## What the task asks:
Nothing may be dropped or altered: reproduce all the data.

# START OF Supplied entries

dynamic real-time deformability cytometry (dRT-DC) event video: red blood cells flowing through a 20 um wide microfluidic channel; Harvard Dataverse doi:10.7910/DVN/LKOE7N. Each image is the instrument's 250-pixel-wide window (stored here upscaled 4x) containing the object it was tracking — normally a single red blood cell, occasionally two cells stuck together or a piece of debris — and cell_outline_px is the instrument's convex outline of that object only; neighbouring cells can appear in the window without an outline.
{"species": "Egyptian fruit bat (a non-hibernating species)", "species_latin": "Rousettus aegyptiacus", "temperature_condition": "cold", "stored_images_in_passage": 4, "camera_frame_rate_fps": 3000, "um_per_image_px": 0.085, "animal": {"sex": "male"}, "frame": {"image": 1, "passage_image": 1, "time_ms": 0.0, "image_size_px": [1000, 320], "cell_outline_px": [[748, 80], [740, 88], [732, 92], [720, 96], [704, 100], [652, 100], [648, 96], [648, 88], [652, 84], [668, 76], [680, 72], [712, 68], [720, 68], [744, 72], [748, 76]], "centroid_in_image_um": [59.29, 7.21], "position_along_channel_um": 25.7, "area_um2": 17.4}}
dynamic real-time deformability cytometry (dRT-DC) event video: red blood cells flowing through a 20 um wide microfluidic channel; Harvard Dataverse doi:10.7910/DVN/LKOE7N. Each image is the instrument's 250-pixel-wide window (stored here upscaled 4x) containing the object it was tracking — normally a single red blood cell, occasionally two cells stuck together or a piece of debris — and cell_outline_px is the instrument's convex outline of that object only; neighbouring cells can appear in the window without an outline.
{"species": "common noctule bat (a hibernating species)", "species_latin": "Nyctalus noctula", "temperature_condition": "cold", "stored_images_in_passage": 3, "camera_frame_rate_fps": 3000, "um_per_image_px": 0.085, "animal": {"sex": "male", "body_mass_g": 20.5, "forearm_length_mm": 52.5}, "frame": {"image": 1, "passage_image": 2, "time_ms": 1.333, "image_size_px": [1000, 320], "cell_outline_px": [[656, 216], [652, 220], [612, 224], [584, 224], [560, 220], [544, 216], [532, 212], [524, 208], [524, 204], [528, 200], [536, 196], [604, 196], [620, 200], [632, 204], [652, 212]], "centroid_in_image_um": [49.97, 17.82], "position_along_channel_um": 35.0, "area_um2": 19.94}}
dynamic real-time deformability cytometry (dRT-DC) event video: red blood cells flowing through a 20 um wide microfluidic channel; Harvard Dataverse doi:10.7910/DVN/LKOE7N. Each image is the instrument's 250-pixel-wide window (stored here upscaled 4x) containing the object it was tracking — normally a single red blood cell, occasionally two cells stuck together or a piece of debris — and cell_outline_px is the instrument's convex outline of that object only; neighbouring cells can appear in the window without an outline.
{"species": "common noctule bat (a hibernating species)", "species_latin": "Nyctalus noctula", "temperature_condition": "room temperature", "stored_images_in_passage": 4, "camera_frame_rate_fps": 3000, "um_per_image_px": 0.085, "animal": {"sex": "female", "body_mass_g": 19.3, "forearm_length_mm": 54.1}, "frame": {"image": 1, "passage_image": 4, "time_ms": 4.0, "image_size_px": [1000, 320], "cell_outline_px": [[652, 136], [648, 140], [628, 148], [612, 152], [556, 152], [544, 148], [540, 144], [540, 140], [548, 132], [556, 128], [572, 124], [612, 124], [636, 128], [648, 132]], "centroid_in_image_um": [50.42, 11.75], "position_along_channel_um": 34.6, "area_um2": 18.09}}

# END OF Supplied entries

## Reply to the task:
dynamic real-time deformability cytometry (dRT-DC) event video: red blood cells flowing through a 20 um wide microfluidic channel; Harvard Dataverse doi:10.7910/DVN/LKOE7N. Each image is the instrument's 250-pixel-wide window (stored here upscaled 4x) containing the object it was tracking — normally a single red blood cell, occasionally two cells stuck together or a piece of debris — and cell_outline_px is the instrument's convex outline of that object only; neighbouring cells can appear in the window without an outline.
{"species": "Egyptian fruit bat (a non-hibernating species)", "species_latin": "Rousettus aegyptiacus", "temperature_condition": "cold", "stored_images_in_passage": 4, "camera_frame_rate_fps": 3000, "um_per_image_px": 0.085, "animal": {"sex": "male"}, "frame": {"image": 1, "passage_image": 1, "time_ms": 0.0, "image_size_px": [1000, 320], "cell_outline_px": [[748, 80], [740, 88], [732, 92], [720, 96], [704, 100], [652, 100], [648, 96], [648, 88], [652, 84], [668, 76], [680, 72], [712, 68], [720, 68], [744, 72], [748, 76]], "centroid_in_image_um": [59.29, 7.21], "position_along_channel_um": 25.7, "area_um2": 17.4}}
dynamic real-time deformability cytometry (dRT-DC) event video: red blood cells flowing through a 20 um wide microfluidic channel; Harvard Dataverse doi:10.7910/DVN/LKOE7N. Each image is the instrument's 250-pixel-wide window (stored here upscaled 4x) containing the object it was tracking — normally a single red blood cell, occasionally two cells stuck together or a piece of debris — and cell_outline_px is the instrument's convex outline of that object only; neighbouring cells can appear in the window without an outline.
{"species": "common noctule bat (a hibernating species)", "species_latin": "Nyctalus noctula", "temperature_condition": "cold", "stored_images_in_passage": 3, "camera_frame_rate_fps": 3000, "um_per_image_px": 0.085, "animal": {"sex": "male", "body_mass_g": 20.5, "forearm_length_mm": 52.5}, "frame": {"image": 1, "passage_image": 2, "time_ms": 1.333, "image_size_px": [1000, 320], "cell_outline_px": [[656, 216], [652, 220], [612, 224], [584, 224], [560, 220], [544, 216], [532, 212], [524, 208], [524, 204], [528, 200], [536, 196], [604, 196], [620, 200], [632, 204], [652, 212]], "centroid_in_image_um": [49.97, 17.82], "position_along_channel_um": 35.0, "area_um2": 19.94}}
dynamic real-time deformability cytometry (dRT-DC) event video: red blood cells flowing through a 20 um wide microfluidic channel; Harvard Dataverse doi:10.7910/DVN/LKOE7N. Each image is the instrument's 250-pixel-wide window (stored here upscaled 4x) containing the object it was tracking — normally a single red blood cell, occasionally two cells stuck together or a piece of debris — and cell_outline_px is the instrument's convex outline of that object only; neighbouring cells can appear in the window without an outline.
{"species": "common noctule bat (a hibernating species)", "species_latin": "Nyctalus noctula", "temperature_condition": "room temperature", "stored_images_in_passage": 4, "camera_frame_rate_fps": 3000, "um_per_image_px": 0.085, "animal": {"sex": "female", "body_mass_g": 19.3, "forearm_length_mm": 54.1}, "frame": {"image": 1, "passage_image": 4, "time_ms": 4.0, "image_size_px": [1000, 320], "cell_outline_px": [[652, 136], [648, 140], [628, 148], [612, 152], [556, 152], [544, 148], [540, 144], [540, 140], [548, 132], [556, 128], [572, 124], [612, 124], [636, 128], [648, 132]], "centroid_in_image_um": [50.42, 11.75], "position_along_channel_um": 34.6, "area_um2": 18.09}}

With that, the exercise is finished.